If you want to be in a campus-like environment with more flexible building forms and a different kind of environment in terms of collaboration, the Navy Yard has emerged as that alternative to the more traditional suburban industrial park that has become a bit passé.

Knowledge@Wharon: David, I’m sure you have a lot of great companies up there in Brooklyn, but John has you one-upped — at least in my mind — with one specific company that he has in his Navy Yard, and it’s Tastykake. People love Tastykake.

Ehrenberg: Yes, sure…. We’re launching a food manufacturing facility here at the yard, which we’ll deliver in the next year and a half, so maybe we can have this conversation again later, and we’ll see who wins.

Grady: But you know, the reference to Tastykake is important. Because again, for people in this regional market, that’s a brand name that people know…. We saved that company by building a modern facility that had technology and consolidation and efficiency to it. You know, I’m a very popular man when I take somebody on the tour of the Tasty Baking factory and they get a box of freshly made Krimpets or a pie on the way out.
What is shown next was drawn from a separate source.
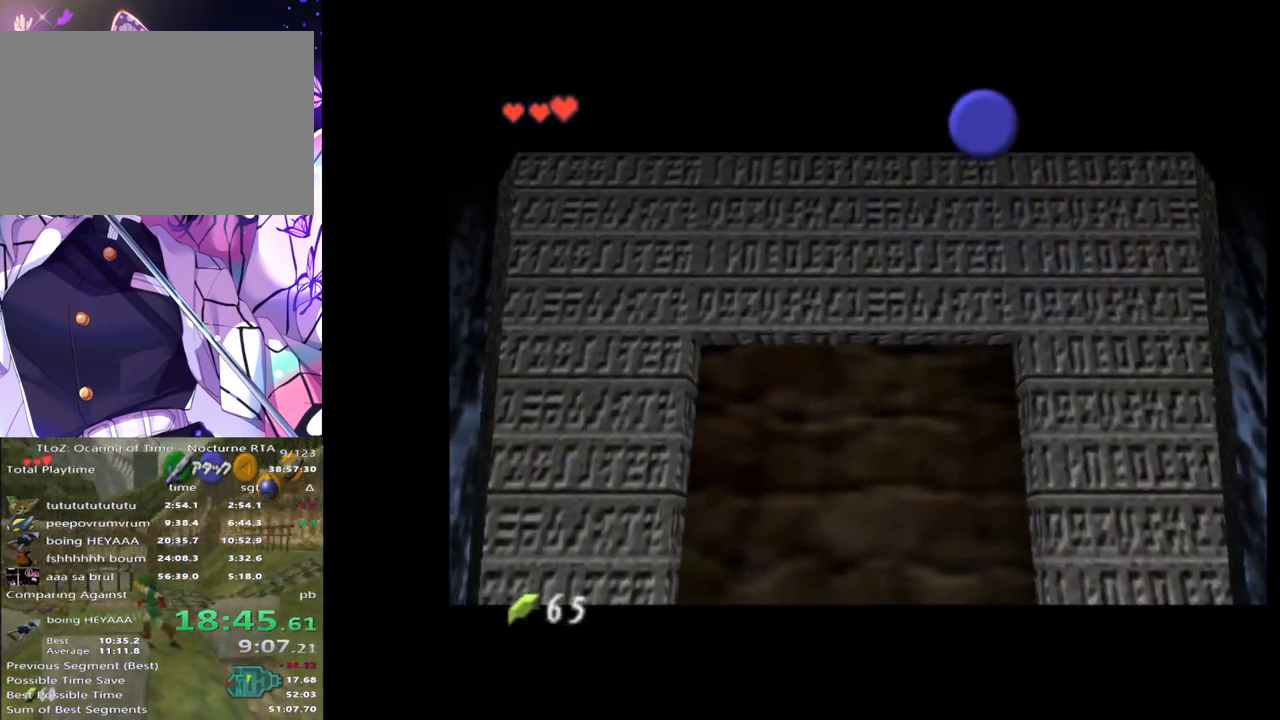
{"buttons": ["B"], "left_stick": "down", "right_stick": "center", "events": [[150, "B", "down"], [200, "B", "up"], [267, "B", "down"], [317, "B", "up"], [367, "A", "down"], [400, "A", "up"], [400, "B", "down"], [417, "B", "up"], [483, "B", "down"]]}
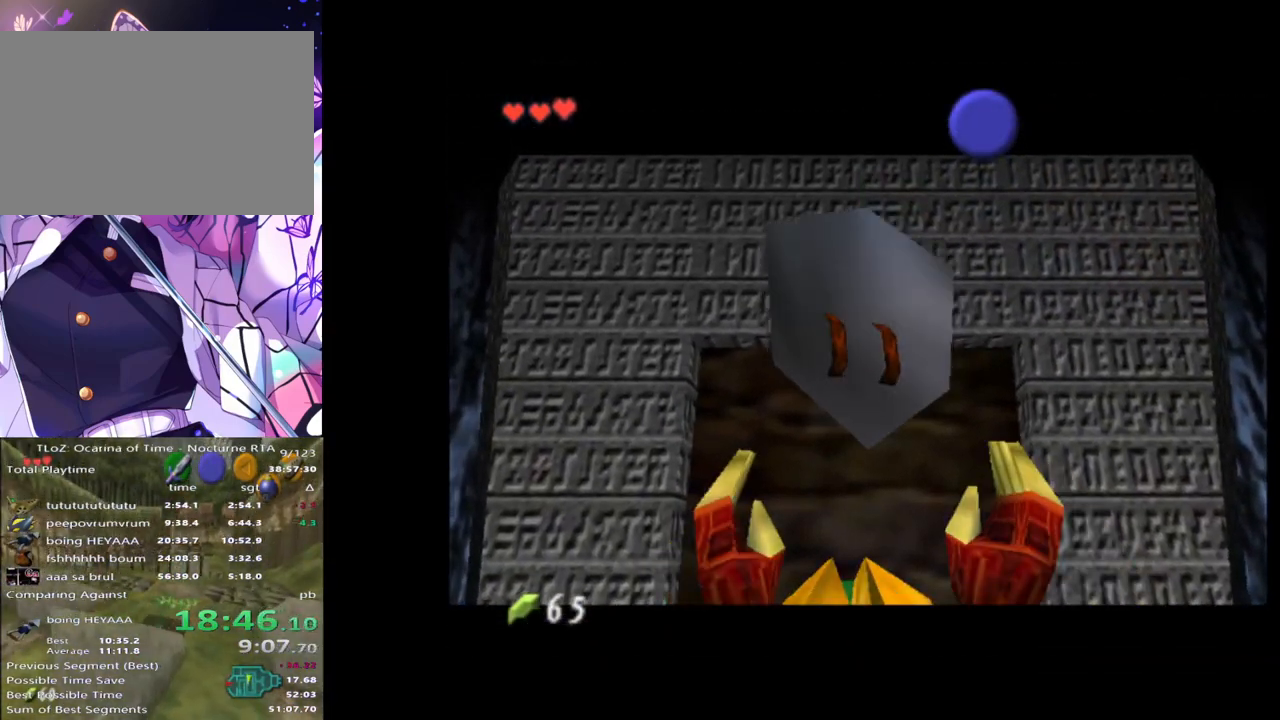
{"buttons": ["A"], "left_stick": "down", "right_stick": "center", "events": [[33, "B", "up"], [83, "B", "down"], [133, "B", "up"], [183, "A", "down"], [200, "B", "down"], [217, "A", "up"], [250, "B", "up"], [300, "A", "down"], [300, "B", "down"], [333, "A", "up"], [350, "B", "up"], [383, "A", "down"], [417, "B", "down"], [433, "A", "up"], [450, "B", "up"], [500, "A", "down"]]}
Knowledge@Wharon: I was going to say: Do you get a supply every month coming over to your office from them?

Grady: [Laughs] I don’t want to disclose anything that might be viewed as, you know, unethical.

Knowledge@Wharon: All right, all right. Let me ask you this, David: You’re talking about facilities that are obviously older and have been revamped. But one of the big areas that a lot of people talk about is sustainability and conservation and just being aware of the atmosphere that you’re around. How does Brooklyn address those factors?

Ehrenberg: We are very focused on that, partially in order to be as good a neighbor as we possibly can to our local community, but also because our tenants are very focused themselves on being sustainable businesses…. They want to be able to tell a story about their operations and their landlords’ operations that their customers will value.

[To address that], we have the largest soil-based rooftop farm in the country on one of our buildings, which diverts about a million gallons of rainwater a year. New York has a combined sewer system, which means when there are heavy rains, the rainwater flows through the sewers and sometimes leads to bad things happening in the rivers around the city. We’re able to divert a huge amount of rainwater from that.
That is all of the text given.